フレスコとは

一般に言うフレスコとはレンガの壁などに、砂と石灰を混ぜた材料で壁を塗り、その壁が生乾きのうちに水だけで溶いた絵の具で描く技法をいいます。ブオン・フレスコと呼ばれるこの方法は、壁の石灰が硬化するときに起きる反応によって、画面の顔料が壁に取り込まれて、色つきの大理石のようなものが作られるといってもよいのです。接着剤の劣化がないため、顔料の色がそのまま変化せず美しさを保ちます。
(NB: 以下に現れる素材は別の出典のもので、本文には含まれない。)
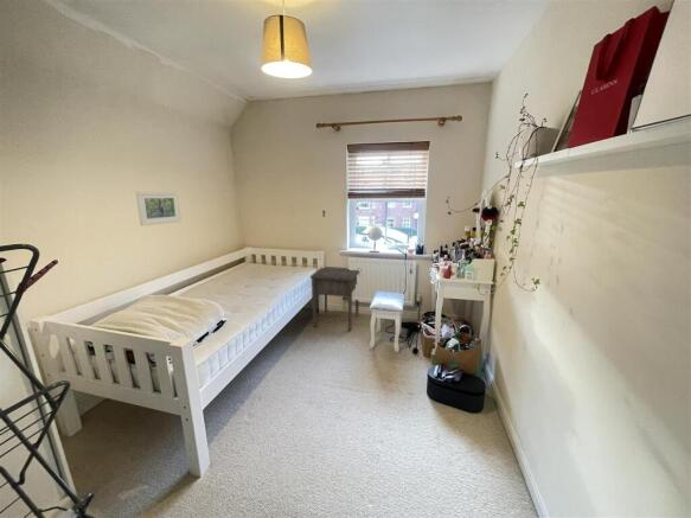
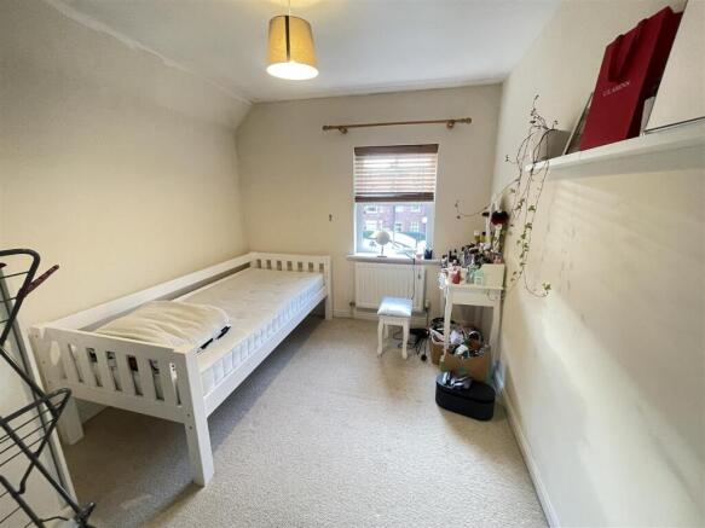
- nightstand [308,266,360,332]
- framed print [135,191,183,226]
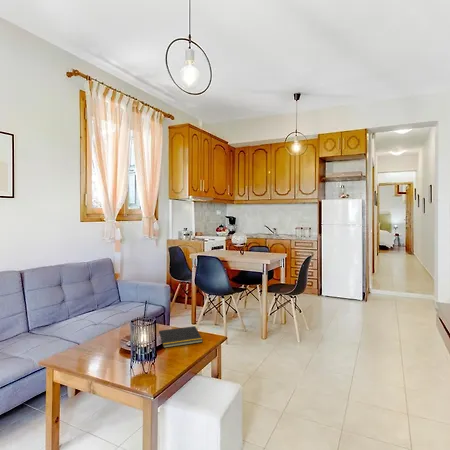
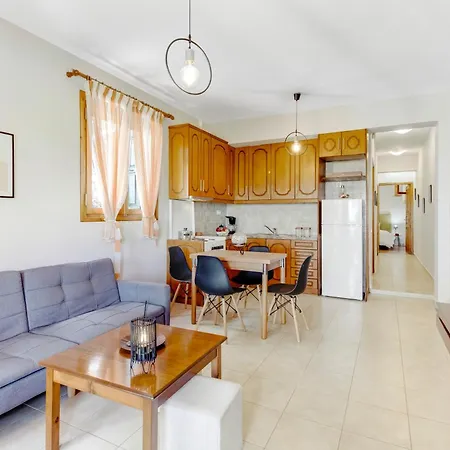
- notepad [157,325,203,349]
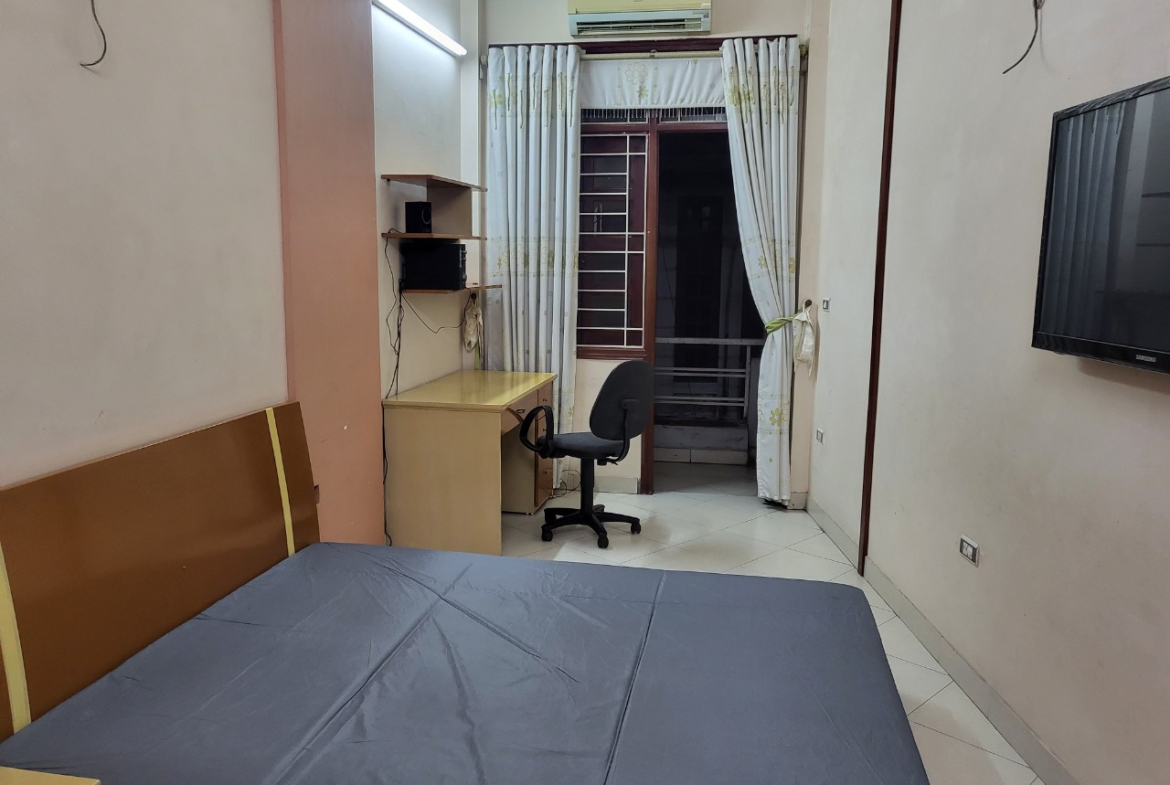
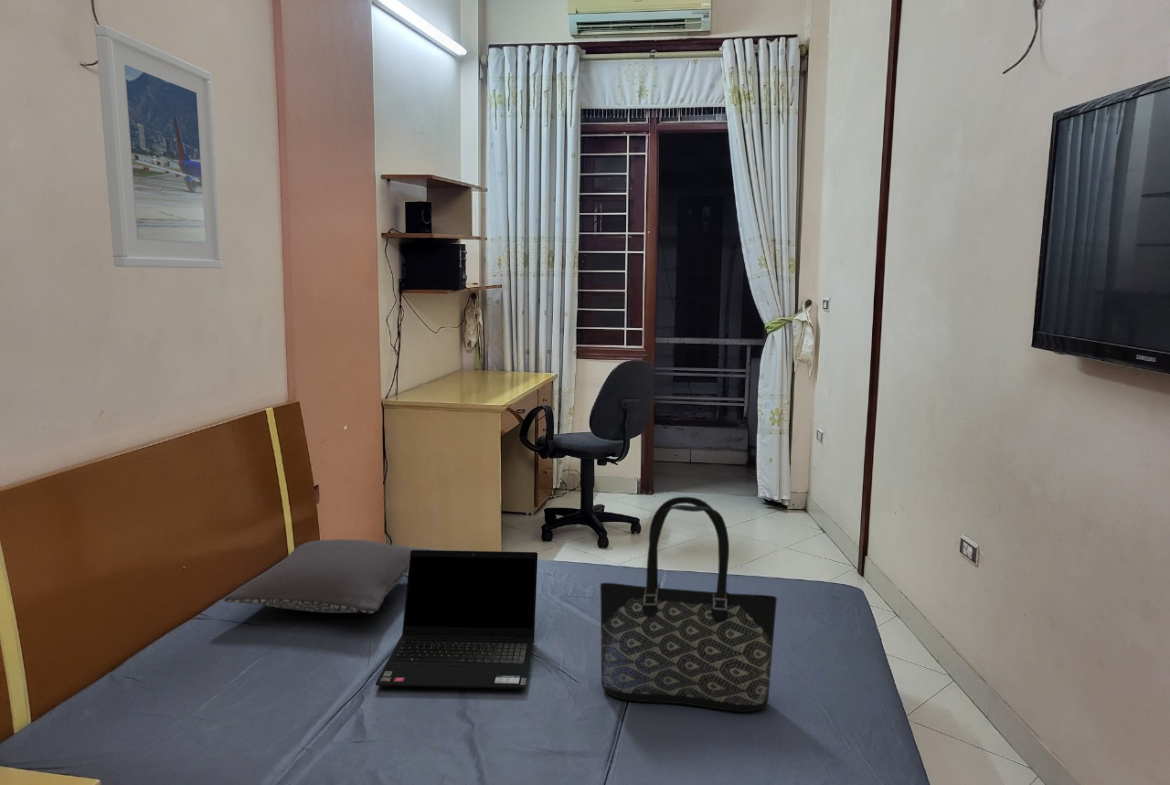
+ tote bag [599,496,778,713]
+ laptop computer [374,549,539,690]
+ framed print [94,24,223,269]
+ pillow [223,538,428,614]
イタリアトスカーナ地方に生まれた、画家ジョットによって確立されたこの方法は、ルネッサンス期の教会建築とともに大きく発展し、今でもヨーロッパに広く見られます。

一方、アジアにも石灰の壁の上に描かれた壁画があります。中国敦煌の莫高窟の仏教壁画は石を穿って造った石窟に土や石灰を塗り、乾燥させてから接着剤を入れて描きました。日本の高松塚古墳の壁画も同様です。フレスコを石灰の壁の上に絵を描く技法ととらえると、フレスコの仲間として捉えることができます。乾いた石灰の壁(漆喰壁)に顔料と接着剤を混ぜて絵を描きます。この方法はフレスコ・セッコの方法の一つと言えます。

「フレスコ」は石灰の産するところならどこでも描かれる可能性があります。人類最古の絵画と言われるアルタミラやラスコーの洞窟壁画は石灰岩の上に描かれ、天然のフレスコ現象によって絵画は石灰岩の岩に定着したのです。

洞窟生活以来、人間は自然界で目にする森羅万象への、感謝、畏れ敬う気持ちを持って絵を描いてきました。古代からの技法フレスコは絵画の原点でもあります。自然素材だけを用いて作るフレスコは、いわば、スローフードのような技法です。